GBP Price Outlook: Cable Coils into Narrow Range Ahead of Blockbuster Week

GBP Price Outlook: Cable Coils into Narrow Range Ahead of Blockbuster Week

GBP Price Outlook: Cable Coils Into Narrow Range Ahead of Blockbuster Week
The Pound is now bouncing back after its multi-month lows. But is the recovery on track to continue?

Amid the recent turmoil in UK politics, the British pound has been under pressure. This has been particularly evident in the aftermath of the EU referendum. However, a series of positive economic developments have seen the pound rebound in 2022.

GBP Price Outlook: Cable Coils into Narrow Range Ahead of Blockbuster Week
Following a week that saw the UK Pound fall to its lowest levels since mid January, GBP has bounced back this week in anticipation of the Bank of England’s interest rate hike. The market mood was initially cautious, with the safe-haven Dollar making gains. But the market mood turned upbeat and the Pound began to recover after the Federal Reserve’s interest rate decision.

Analysts are still not confident that the pound will return to the record lows seen in September. But a recent dovish shift from the BoE is expected to help bolster GBP and support the currency.

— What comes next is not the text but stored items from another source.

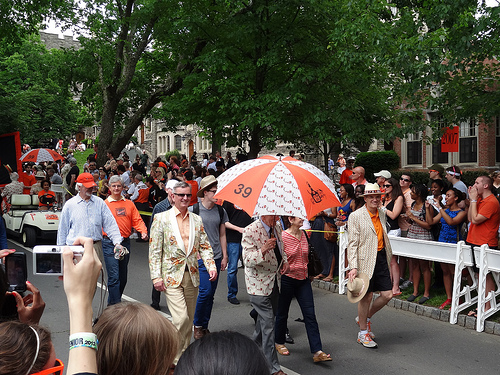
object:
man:
[241, 215, 290, 373]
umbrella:
[212, 155, 344, 239]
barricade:
[339, 225, 499, 333]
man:
[56, 171, 130, 264]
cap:
[75, 171, 98, 188]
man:
[348, 182, 395, 349]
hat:
[359, 181, 386, 197]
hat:
[346, 273, 371, 304]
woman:
[276, 216, 334, 364]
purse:
[302, 228, 324, 277]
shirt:
[280, 228, 313, 281]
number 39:
[234, 183, 253, 199]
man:
[149, 181, 221, 366]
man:
[103, 174, 149, 306]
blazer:
[241, 218, 289, 297]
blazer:
[346, 204, 394, 282]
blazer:
[149, 206, 218, 289]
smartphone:
[5, 250, 28, 294]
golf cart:
[2, 193, 63, 247]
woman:
[37, 179, 57, 212]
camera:
[33, 245, 88, 278]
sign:
[441, 125, 461, 165]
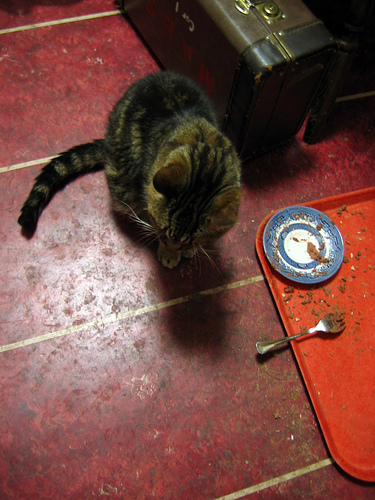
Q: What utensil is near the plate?
A: A fork.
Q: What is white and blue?
A: A saucer.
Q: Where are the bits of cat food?
A: On the saucer.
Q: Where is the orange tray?
A: On the floor.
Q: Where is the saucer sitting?
A: On the tray.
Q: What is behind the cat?
A: A suitcase.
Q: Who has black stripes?
A: A cat.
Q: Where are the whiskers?
A: On the cat face.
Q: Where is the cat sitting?
A: On the floor.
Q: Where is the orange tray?
A: On the floor.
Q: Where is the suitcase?
A: On the floor.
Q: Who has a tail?
A: The cat.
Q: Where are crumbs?
A: On plate and tray.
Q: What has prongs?
A: The fork.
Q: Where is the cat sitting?
A: On the floor.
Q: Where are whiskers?
A: On cat's face.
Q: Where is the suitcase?
A: On the floor.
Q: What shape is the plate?
A: Round.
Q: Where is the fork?
A: On tray.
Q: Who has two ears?
A: A cat.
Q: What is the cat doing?
A: Sitting on a floor.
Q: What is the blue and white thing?
A: A blue and white saucer.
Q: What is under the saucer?
A: An orange tray.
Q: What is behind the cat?
A: Suitcase.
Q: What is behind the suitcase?
A: A table leg.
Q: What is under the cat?
A: A red tile floor.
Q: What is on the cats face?
A: White whiskers.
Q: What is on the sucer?
A: Cat food.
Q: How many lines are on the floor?
A: 4.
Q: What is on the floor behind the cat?
A: Suitcase.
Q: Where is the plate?
A: On the tray.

In the meantime, analysts are also optimistic that the UK economy will remain resilient in the coming years. Although the country faces a number of macroeconomic and balance of payments challenges, these are tempered by its relatively stable financial system and strong public sector balance sheets.

This should help to limit the impact of the ongoing recession and inflation, which have both exacerbated the risk-sensitivity of the currency. This could help the pound to withstand the potential effects of the BoE’s upcoming interest rate hike, which is expected to take effect in March.

The pound’s outlook for the year is still uncertain, with a broader monetary policy divergence between the Bank of England and the Federal Reserve likely to persist. As such, the pound’s resilience is limited until the Fed and BoE meet in late February.

Despite the strong US employment data, the UK unemployment rate remains above 5%, with further job cuts in the coming weeks threatening to weigh on Sterling. Meanwhile, construction industry growth is lagging behind expectations.

Next week will see the release of the S&P Global/CIPS construction PMI for January. Currently, the index is forecast to show that the UK construction sector is in contractionary territory, which may weigh on Sterling during Monday’s session.

Traders will also be watching the BoE’s interest rate decision, as it is anticipated that a 50bps increase will be announced. However, with the language used by BoE Governor Andrew Bailey indicating that the next rate hike would be smaller, this could put Sterling in danger of ending the week over the cliff’s edge.